If you are unsure about the structure of a measure and wish to evaluate it, you certainly may do so (typically with exploratory factor analysis) after data collection. Doing so may inform you about the most suitable way to handle scores and/or subscores from your measure.
On the other hand, if you'd like to affirm whether a previously asserted structure for a measure holds with your sample (typically checked using confirmatory factor analysis), then you obviously would have to collect (actual!) data in order to be able to do so.
All of which is to say, of course; these inquiries can legitimately take place after data collection. Test developers would consider this data collection as part of the tryout phase of the measure, and that may be where your perspective about such questions being addressed in a pilot study originated.
I always recommend - explore your data. The more you get to know your data, the better.
Conducting Exploratory Factor Analysis (EFA) on pilot data could certainly inform how you move forward in the study (e.g. deleting items on a questionnaire, as you discover it is not measuring what you intend to measure).
However, EFA should not be discarded after the main study data has been collected. EFA can be a step in getting to know your main study data - e.g. to see if any items of the main study questionnaire might need to be removed before commencing analysis.
There is no hard and fast rule - it all depends on your RQs, i.e. the aim of what you are trying to do :)
Actually, this is mainly related to your research objectives as well as what is known about the dimensions of a construct. More precisely, if the factors are ambiguous EFA is recommended. In contrast, if the factors are well established in the field, you may directly move to CFA. However, it is better to conduct EFA after your pilot study to achieve a robust results.
The problem with doing EFA on a pilot study is almost always the instability of the results when using a small N. I agree with others that EFA with a small sample is most likely to be useful when your goal is to determine where a set of items form a single factor. It is less likely to be useful if you want to evaluate a more complex factor structure.
I'd like to echo the comments of Muhammend Farrukh. If it happens that the results of the pilot test is showing variability between the measured variables and the constructs, then the need for EFA becomes inevitable
I continuation to the question what is the minimum sample size to perform CFA and also can CFA be done on SPSS as well.....which is the best software for CFA
Regarding your question about sample size, there is a rule of thumb that says that we have to have 5 to 10 respondents for each question in the questionnaire you use, except the variables used for descriptive statistics, such as gender, education, age, etc.

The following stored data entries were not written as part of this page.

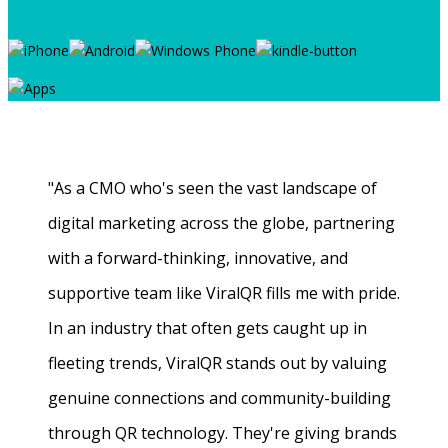
"As a CMO who's seen the vast landscape of
digital marketing across the globe, partnering
with a forward-thinking, innovative, and
supportive team like ViralQR fills me with pride.
In an industry that often gets caught up in
fleeting trends, ViralQR stands out by valuing
genuine connections and community-building
through QR technology. They're giving brands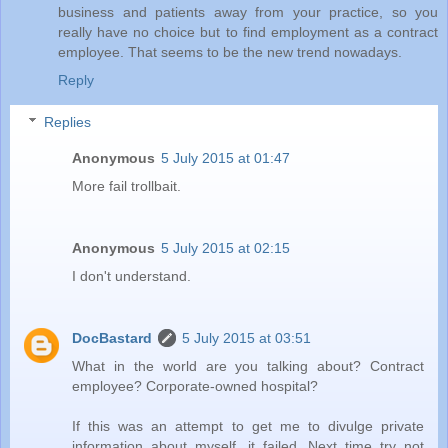
business and patients away from your practice, so you
really have no choice but to find employment as a contract
employee. That seems to be the new trend nowadays.
Reply
Replies
Anonymous
5 July 2015 at 01:47
More fail trollbait.
Anonymous
5 July 2015 at 02:15
I don't understand.
DocBastard
5 July 2015 at 03:51
What in the world are you talking about? Contract
employee? Corporate-owned hospital?
If this was an attempt to get me to divulge private
information about myself, it failed. Next time try not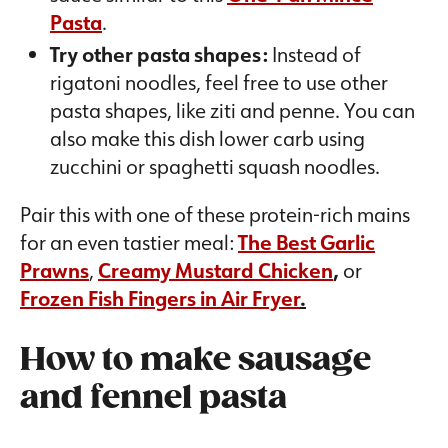
Pasta
.
Try other pasta shapes:
Instead of
rigatoni noodles, feel free to use other
pasta shapes, like ziti and penne. You can
also make this dish lower carb using
zucchini or spaghetti squash noodles.
Pair this with one of these protein-rich mains
for an even tastier meal:
The Best Garlic
Prawns
,
Creamy Mustard Chicken
,
or
Frozen Fish Fingers in Air Fryer
.
How to make sausage
and fennel pasta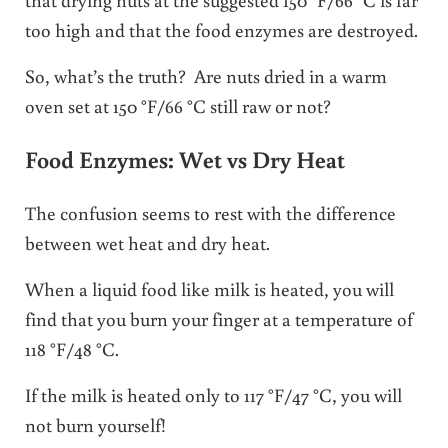
too high and that the food enzymes are destroyed.
So, what’s the truth? Are nuts dried in a warm
oven set at 150 °F/66 °C still raw or not?
Food Enzymes: Wet vs Dry Heat
The confusion seems to rest with the difference
between wet heat and dry heat.
When a liquid food like milk is heated, you will
find that you burn your finger at a temperature of
118 °F/48 °C.
If the milk is heated only to 117 °F/47 °C, you will
not burn yourself!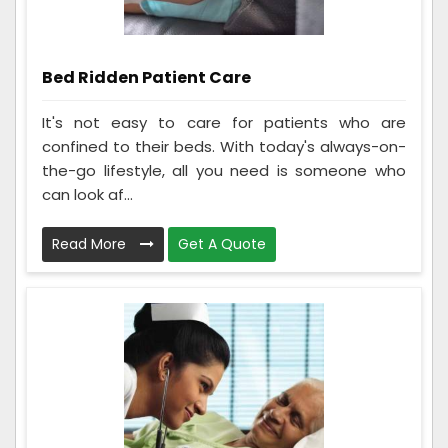
Bed Ridden Patient Care
It's not easy to care for patients who are
confined to their beds. With today's always-on-
the-go lifestyle, all you need is someone who
can look af...
Read More
Get A Quote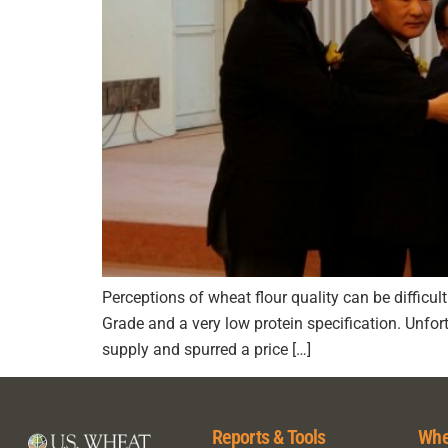
Perceptions of wheat flour quality can be difficul
Grade and a very low protein specification. Unfo
supply and spurred a price […]
Reports & Tools
Whe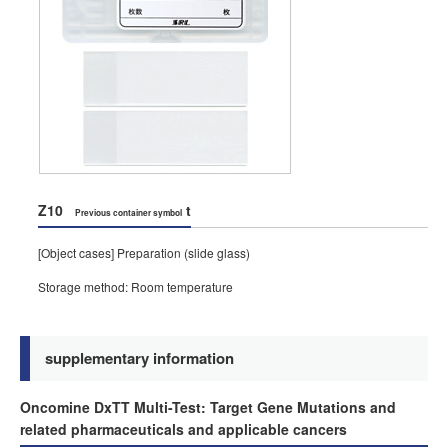
Z10
t
Previous container symbol
[Object cases] Preparation (slide glass)
Storage method: Room temperature
supplementary information
Oncomine DxTT Multi-Test: Target Gene Mutations and
related pharmaceuticals and applicable cancers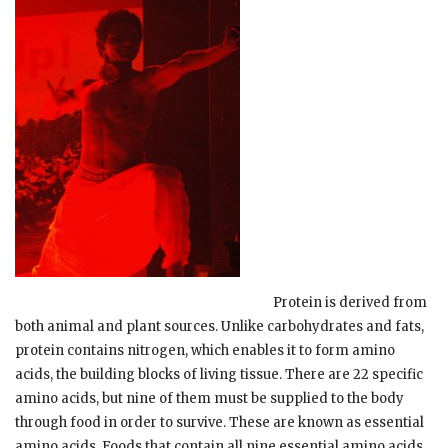
Protein is derived from
both animal and plant sources. Unlike carbohydrates and fats,
protein contains nitrogen, which enables it to form amino
acids, the building blocks of living tissue. There are 22 specific
amino acids, but nine of them must be supplied to the body
through food in order to survive. These are known as essential
amino acids. Foods that contain all nine essential amino acids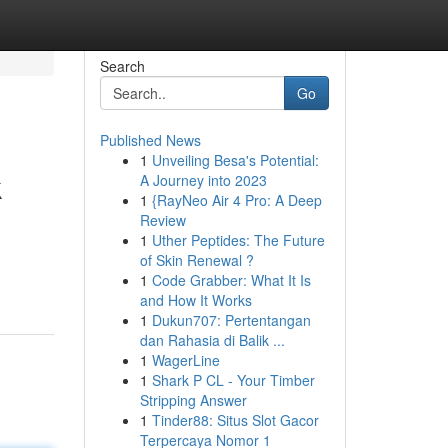
Search
Go
Published News
1
Unveiling Besa's Potential:
k
A Journey into 2023
1
{RayNeo Air 4 Pro: A Deep
Review
1
Uther Peptides: The Future
of Skin Renewal ?
1
Code Grabber: What It Is
and How It Works
1
Dukun707: Pertentangan
dan Rahasia di Balik ...
1
WagerLine
1
Shark P CL - Your Timber
Stripping Answer
1
Tinder88: Situs Slot Gacor
Terpercaya Nomor 1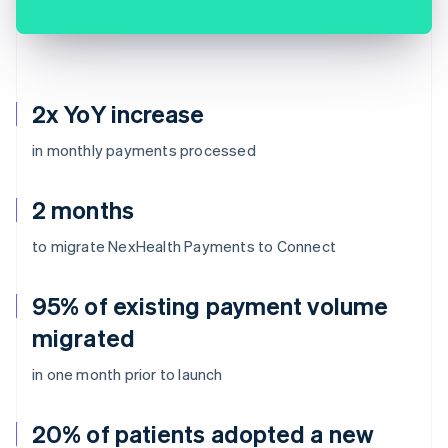
2x YoY increase
in monthly payments processed
2 months
to migrate NexHealth Payments to Connect
95% of existing payment volume
migrated
in one month prior to launch
20% of patients adopted a new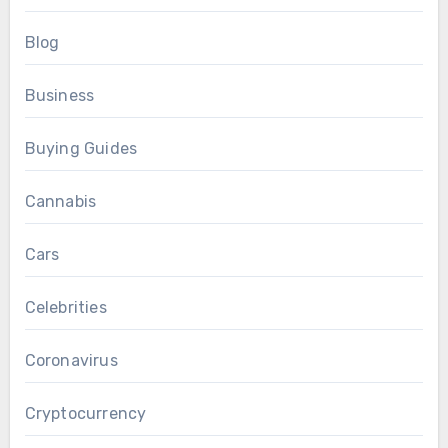
Blog
Business
Buying Guides
Cannabis
Cars
Celebrities
Coronavirus
Cryptocurrency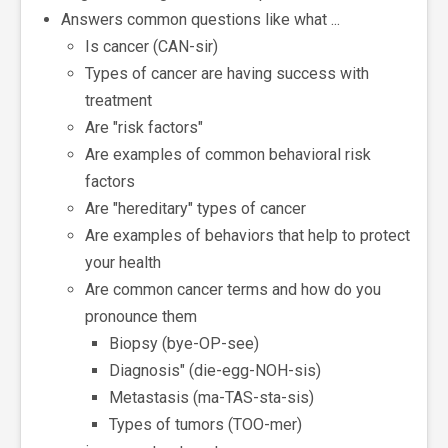
Answers common questions like what ...
Is cancer (CAN-sir)
Types of cancer are having success with
treatment
Are "risk factors"
Are examples of common behavioral risk
factors
Are "hereditary" types of cancer
Are examples of behaviors that help to protect
your health
Are common cancer terms and how do you
pronounce them
Biopsy (bye-OP-see)
Diagnosis" (die-egg-NOH-sis)
Metastasis (ma-TAS-sta-sis)
Types of tumors (TOO-mer)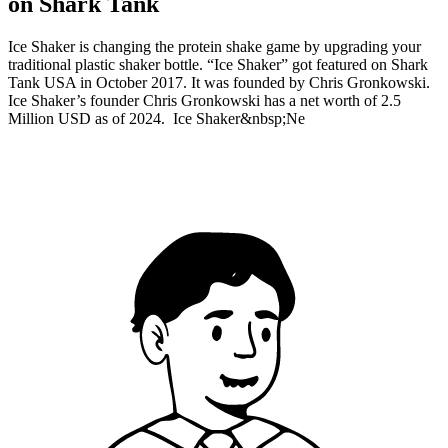
on Shark Tank
Ice Shaker is changing the protein shake game by upgrading your
traditional plastic shaker bottle. “Ice Shaker” got featured on Shark
Tank USA in October 2017. It was founded by Chris Gronkowski.
Ice Shaker’s founder Chris Gronkowski has a net worth of 2.5
Million USD as of 2024. Ice Shaker&nbsp;Ne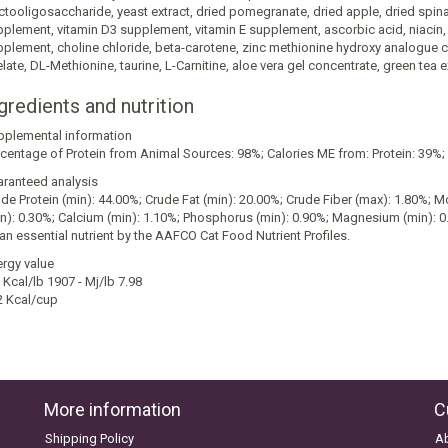
ctooligosaccharide, yeast extract, dried pomegranate, dried apple, dried spinac
plement, vitamin D3 supplement, vitamin E supplement, ascorbic acid, niacin, c
plement, choline chloride, beta-carotene, zinc methionine hydroxy analogue 
late, DL-Methionine, taurine, L-Carnitine, aloe vera gel concentrate, green tea 
gredients and nutrition
pplemental information
centage of Protein from Animal Sources: 98%; Calories ME from: Protein: 39%; F
ranteed analysis
de Protein (min): 44.00%; Crude Fat (min): 20.00%; Crude Fiber (max): 1.80%;
n): 0.30%; Calcium (min): 1.10%; Phosphorus (min): 0.90%; Magnesium (min): 0
an essential nutrient by the AAFCO Cat Food Nutrient Profiles.
rgy value
Kcal/lb 1907 - Mj/lb 7.98
2 Kcal/cup
More information
C
Shipping Policy
A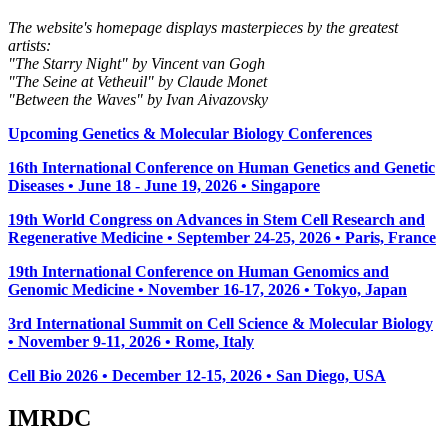
The website's homepage displays masterpieces by the greatest
artists:
"The Starry Night" by Vincent van Gogh
"The Seine at Vetheuil" by Claude Monet
"Between the Waves" by Ivan Aivazovsky
Upcoming Genetics & Molecular Biology Conferences
16th International Conference on Human Genetics and Genetic
Diseases • June 18 - June 19, 2026 • Singapore
19th World Congress on Advances in Stem Cell Research and
Regenerative Medicine • September 24-25, 2026 • Paris, France
19th International Conference on Human Genomics and
Genomic Medicine • November 16-17, 2026 • Tokyo, Japan
3rd International Summit on Cell Science & Molecular Biology
• November 9-11, 2026
• Rome, Italy
Cell Bio 2026 • December 12-15, 2026 • San Diego, USA
IMRDC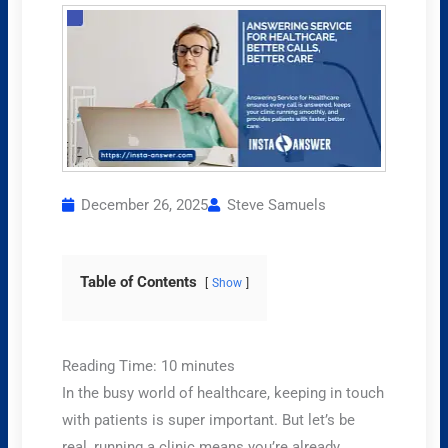
December 26, 2025
Steve Samuels
Table of Contents
Show
Reading Time:
10
minutes
In the busy world of healthcare, keeping in touch
with patients is super important. But let’s be
real, running a clinic means you’re already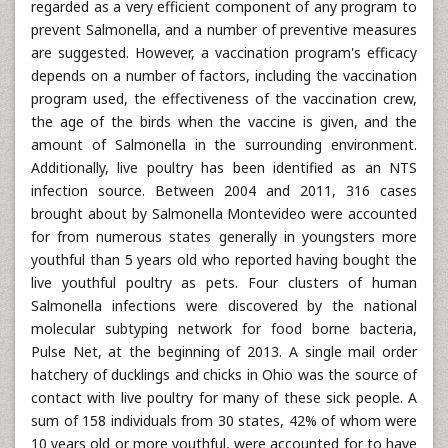
regarded as a very efficient component of any program to
prevent Salmonella, and a number of preventive measures
are suggested. However, a vaccination program's efficacy
depends on a number of factors, including the vaccination
program used, the effectiveness of the vaccination crew,
the age of the birds when the vaccine is given, and the
amount of Salmonella in the surrounding environment.
Additionally, live poultry has been identified as an NTS
infection source. Between 2004 and 2011, 316 cases
brought about by Salmonella Montevideo were accounted
for from numerous states generally in youngsters more
youthful than 5 years old who reported having bought the
live youthful poultry as pets. Four clusters of human
Salmonella infections were discovered by the national
molecular subtyping network for food borne bacteria,
Pulse Net, at the beginning of 2013. A single mail order
hatchery of ducklings and chicks in Ohio was the source of
contact with live poultry for many of these sick people. A
sum of 158 individuals from 30 states, 42% of whom were
10 years old or more youthful, were accounted for to have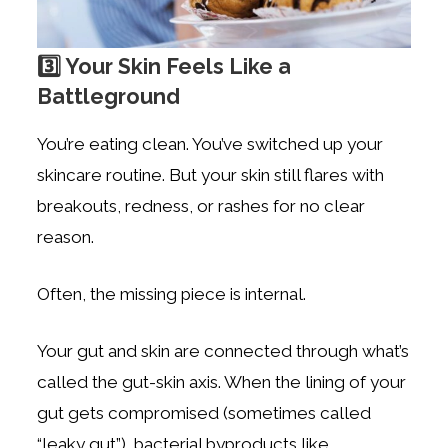
3️⃣ Your Skin Feels Like a
Battleground
You’re eating clean. You’ve switched up your
skincare routine. But your skin still flares with
breakouts, redness, or rashes for no clear
reason.
Often, the missing piece is internal.
Your gut and skin are connected through what’s
called the gut-skin axis. When the lining of your
gut gets compromised (sometimes called
“leaky gut”), bacterial byproducts like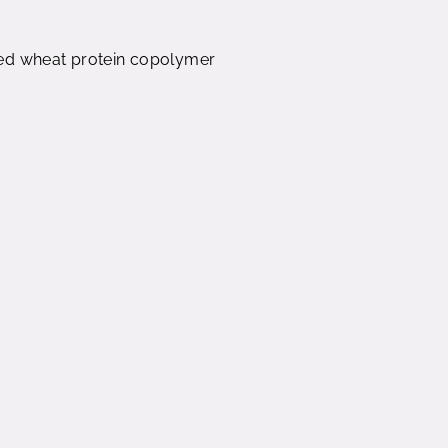
ed wheat protein copolymer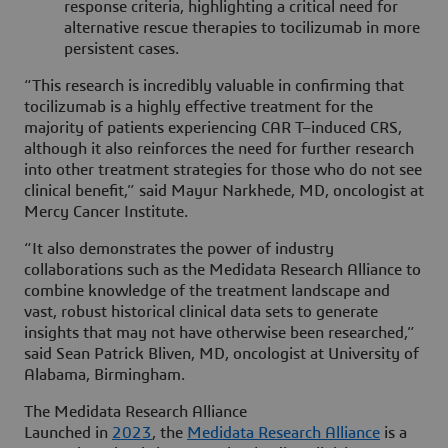
response criteria, highlighting a critical need for
alternative rescue therapies to tocilizumab in more
persistent cases.
“This research is incredibly valuable in confirming that
tocilizumab is a highly effective treatment for the
majority of patients experiencing CAR T–induced CRS,
although it also reinforces the need for further research
into other treatment strategies for those who do not see
clinical benefit,” said Mayur Narkhede, MD, oncologist at
Mercy Cancer Institute.
“It also demonstrates the power of industry
collaborations such as the Medidata Research Alliance to
combine knowledge of the treatment landscape and
vast, robust historical clinical data sets to generate
insights that may not have otherwise been researched,”
said Sean Patrick Bliven, MD, oncologist at University of
Alabama, Birmingham.
The Medidata Research Alliance
Launched in
2023
, the
Medidata Research Alliance
is a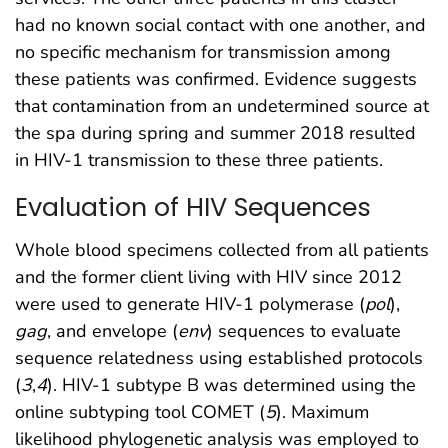
had no known social contact with one another, and
no specific mechanism for transmission among
these patients was confirmed. Evidence suggests
that contamination from an undetermined source at
the spa during spring and summer 2018 resulted
in HIV-1 transmission to these three patients.
Evaluation of HIV Sequences
Whole blood specimens collected from all patients
and the former client living with HIV since 2012
were used to generate HIV-1 polymerase (
pol
),
gag
, and envelope (
env
) sequences to evaluate
sequence relatedness using established protocols
(
3
,
4
). HIV-1 subtype B was determined using the
online subtyping tool COMET (
5
). Maximum
likelihood phylogenetic analysis was employed to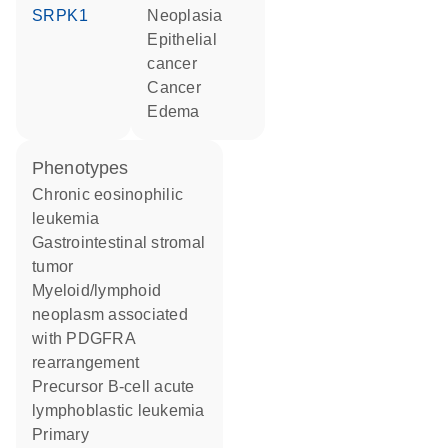
SRPK1
neoplasia
epithelial
cancer
cancer
edema
phenotypes
Chronic eosinophilic
leukemia
Gastrointestinal stromal
tumor
Myeloid/lymphoid
neoplasm associated
with PDGFRA
rearrangement
Precursor B-cell acute
lymphoblastic leukemia
Primary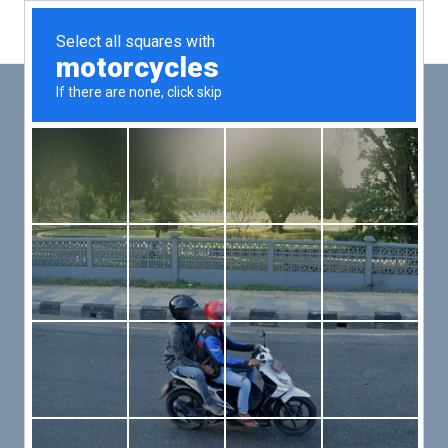
Main
Men
PUT YOUR PATIENTS FIRST,
ALL ELSE WILL FOLLOW
VMed’s all-on-one platform lets you deliver an exceptional patient
experience that’s convenient for them and efficient for you.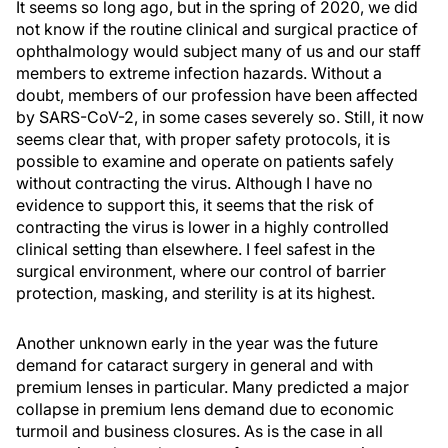
It seems so long ago, but in the spring of 2020, we did
not know if the routine clinical and surgical practice of
ophthalmology would subject many of us and our staff
members to extreme infection hazards. Without a
doubt, members of our profession have been affected
by SARS-CoV-2, in some cases severely so. Still, it now
seems clear that, with proper safety protocols, it is
possible to examine and operate on patients safely
without contracting the virus. Although I have no
evidence to support this, it seems that the risk of
contracting the virus is lower in a highly controlled
clinical setting than elsewhere. I feel safest in the
surgical environment, where our control of barrier
protection, masking, and sterility is at its highest.
Another unknown early in the year was the future
demand for cataract surgery in general and with
premium lenses in particular. Many predicted a major
collapse in premium lens demand due to economic
turmoil and business closures. As is the case in all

Regarding software, as far as I know, SPSS does only EFA and not CFA. For CFA you need some specific software.
I have used AMOS and SmartPLS more frequently, and STATA once in a while, with quite good results. People used to treat these software as a sect: those who love AMOS, say any other is bad; people who love SmartPLS, say any other is bad, and so on.
I prefer to be more eclectic and use the software more appropriate for the kind of search I'm facing. For instance, PLS works well with formative constructs, which does not happen with AMOS. PLS works well small sample size, AMOS not.
AMOS and STATA are covariance-based software, which is believed to be more precise, SmartPLS is a variance-base software, which is believed to be more lazy in the relationships studied.
So, the choice depends upon what you want to do and what kind of data you have in hand.